__TASK PROMPT__:
Filter the entries for the string "Orgoglio". Copy each line that has it.

__SOURCE MATERIAL__:
- Opening Delimiter -
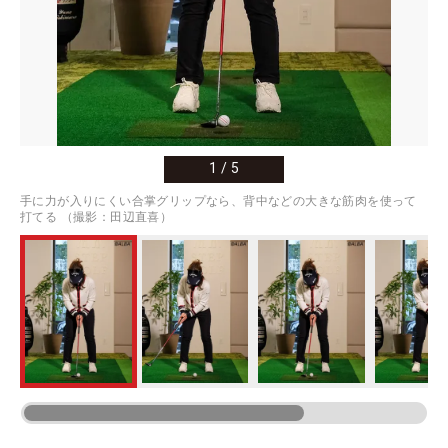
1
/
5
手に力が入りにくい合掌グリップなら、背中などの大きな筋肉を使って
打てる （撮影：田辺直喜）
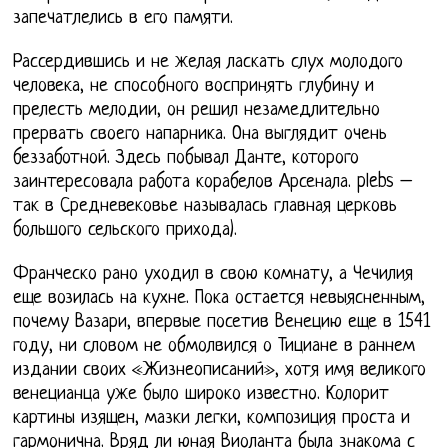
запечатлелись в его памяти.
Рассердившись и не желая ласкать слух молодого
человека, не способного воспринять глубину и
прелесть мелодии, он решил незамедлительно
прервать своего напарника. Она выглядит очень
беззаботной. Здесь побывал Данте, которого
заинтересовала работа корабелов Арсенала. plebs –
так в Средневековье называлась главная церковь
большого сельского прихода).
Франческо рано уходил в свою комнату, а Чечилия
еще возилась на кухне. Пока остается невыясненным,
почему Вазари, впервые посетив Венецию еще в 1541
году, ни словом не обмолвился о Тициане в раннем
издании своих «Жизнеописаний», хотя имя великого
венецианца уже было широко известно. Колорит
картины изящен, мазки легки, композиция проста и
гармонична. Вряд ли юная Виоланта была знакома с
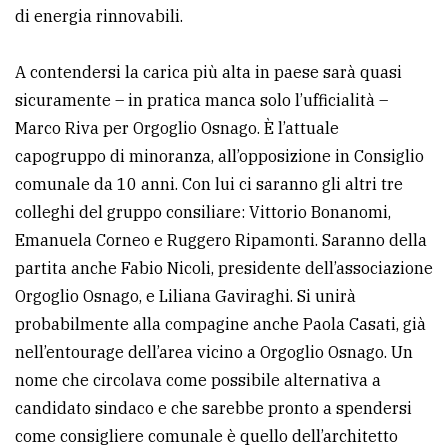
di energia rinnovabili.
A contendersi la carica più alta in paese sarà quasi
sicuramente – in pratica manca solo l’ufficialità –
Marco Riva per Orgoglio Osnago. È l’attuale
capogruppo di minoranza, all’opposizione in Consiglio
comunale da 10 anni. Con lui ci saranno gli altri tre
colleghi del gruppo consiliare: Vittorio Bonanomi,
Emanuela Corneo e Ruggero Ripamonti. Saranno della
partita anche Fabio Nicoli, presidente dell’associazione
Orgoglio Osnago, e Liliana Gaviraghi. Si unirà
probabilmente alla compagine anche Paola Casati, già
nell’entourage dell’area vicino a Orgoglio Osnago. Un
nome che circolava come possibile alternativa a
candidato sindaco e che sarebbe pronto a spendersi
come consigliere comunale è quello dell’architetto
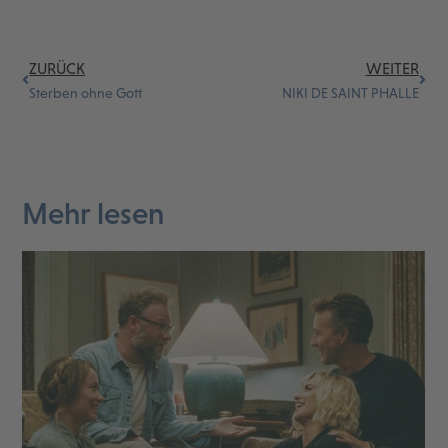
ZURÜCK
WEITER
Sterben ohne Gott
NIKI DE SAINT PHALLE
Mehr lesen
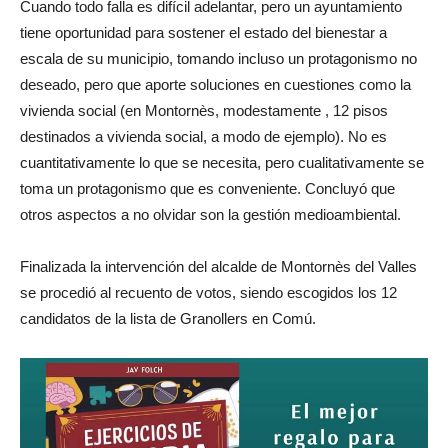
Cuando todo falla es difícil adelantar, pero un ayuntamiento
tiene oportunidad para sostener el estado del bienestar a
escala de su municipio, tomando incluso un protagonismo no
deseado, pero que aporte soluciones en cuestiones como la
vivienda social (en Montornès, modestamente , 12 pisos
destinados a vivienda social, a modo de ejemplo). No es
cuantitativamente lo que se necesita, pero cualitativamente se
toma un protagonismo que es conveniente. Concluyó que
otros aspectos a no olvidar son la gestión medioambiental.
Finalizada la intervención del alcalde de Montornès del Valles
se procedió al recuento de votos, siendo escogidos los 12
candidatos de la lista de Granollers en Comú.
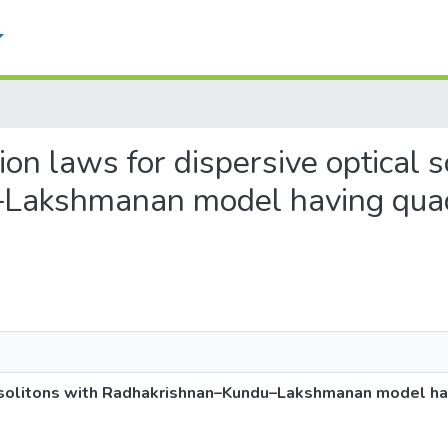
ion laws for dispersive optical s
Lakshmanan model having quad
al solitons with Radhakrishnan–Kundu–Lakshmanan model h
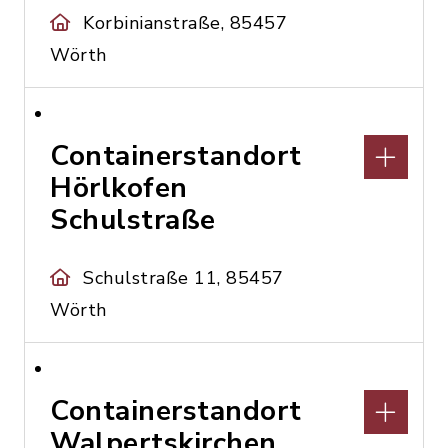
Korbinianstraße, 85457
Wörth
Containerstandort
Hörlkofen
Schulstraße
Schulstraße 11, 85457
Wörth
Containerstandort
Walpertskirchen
- Closing Delimiter -
- Opening Delimiter -
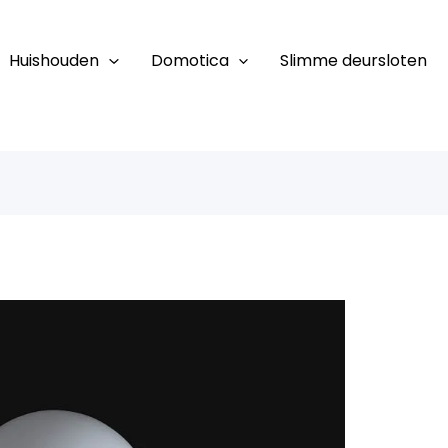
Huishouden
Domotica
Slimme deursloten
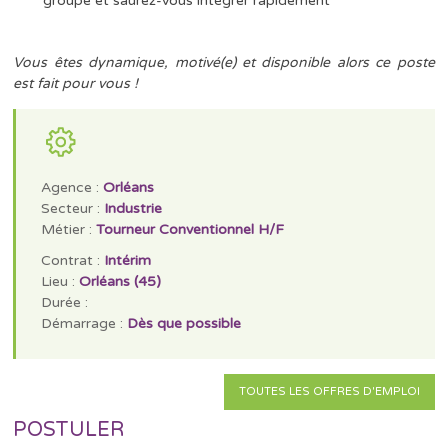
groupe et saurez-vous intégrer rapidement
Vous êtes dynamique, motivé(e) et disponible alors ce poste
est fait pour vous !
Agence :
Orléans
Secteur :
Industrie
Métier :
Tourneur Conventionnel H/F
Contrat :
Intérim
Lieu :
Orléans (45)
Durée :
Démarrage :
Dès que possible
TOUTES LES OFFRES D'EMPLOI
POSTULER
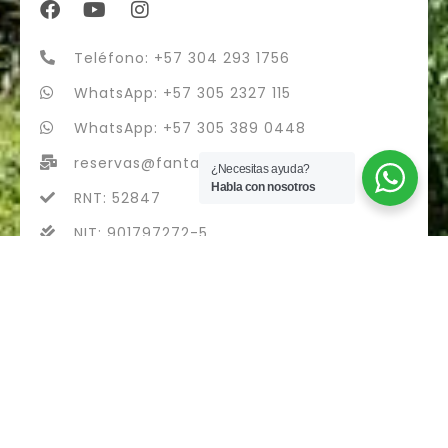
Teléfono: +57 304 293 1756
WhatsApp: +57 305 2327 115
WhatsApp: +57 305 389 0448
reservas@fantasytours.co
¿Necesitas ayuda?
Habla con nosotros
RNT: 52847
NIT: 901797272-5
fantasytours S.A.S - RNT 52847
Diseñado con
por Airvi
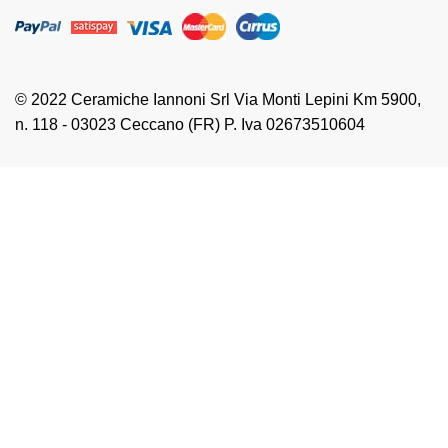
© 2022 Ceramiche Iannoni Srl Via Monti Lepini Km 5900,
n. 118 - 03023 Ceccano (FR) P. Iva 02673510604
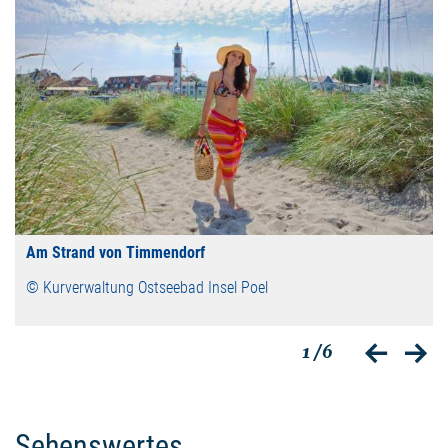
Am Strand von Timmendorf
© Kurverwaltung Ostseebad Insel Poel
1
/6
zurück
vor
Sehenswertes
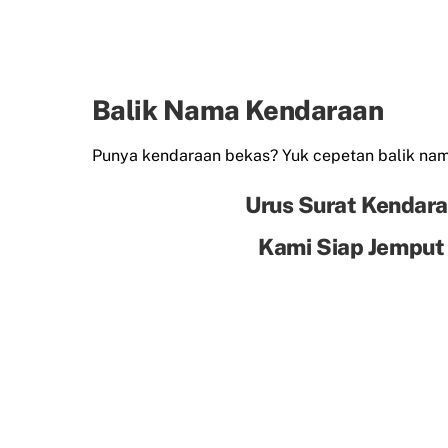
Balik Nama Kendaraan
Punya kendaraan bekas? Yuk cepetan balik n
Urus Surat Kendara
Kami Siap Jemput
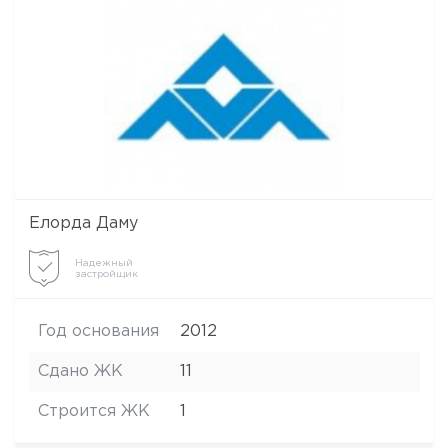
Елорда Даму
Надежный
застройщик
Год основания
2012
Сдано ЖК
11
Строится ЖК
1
- Closing Delimiter -
__SOLUTION FOR THIS PROBLEM__:
Marco Riva per Orgoglio Osnago. È l’attuale
Orgoglio Osnago, e Liliana Gaviraghi. Si unirà
nell’entourage dell’area vicino a Orgoglio Osnago. Un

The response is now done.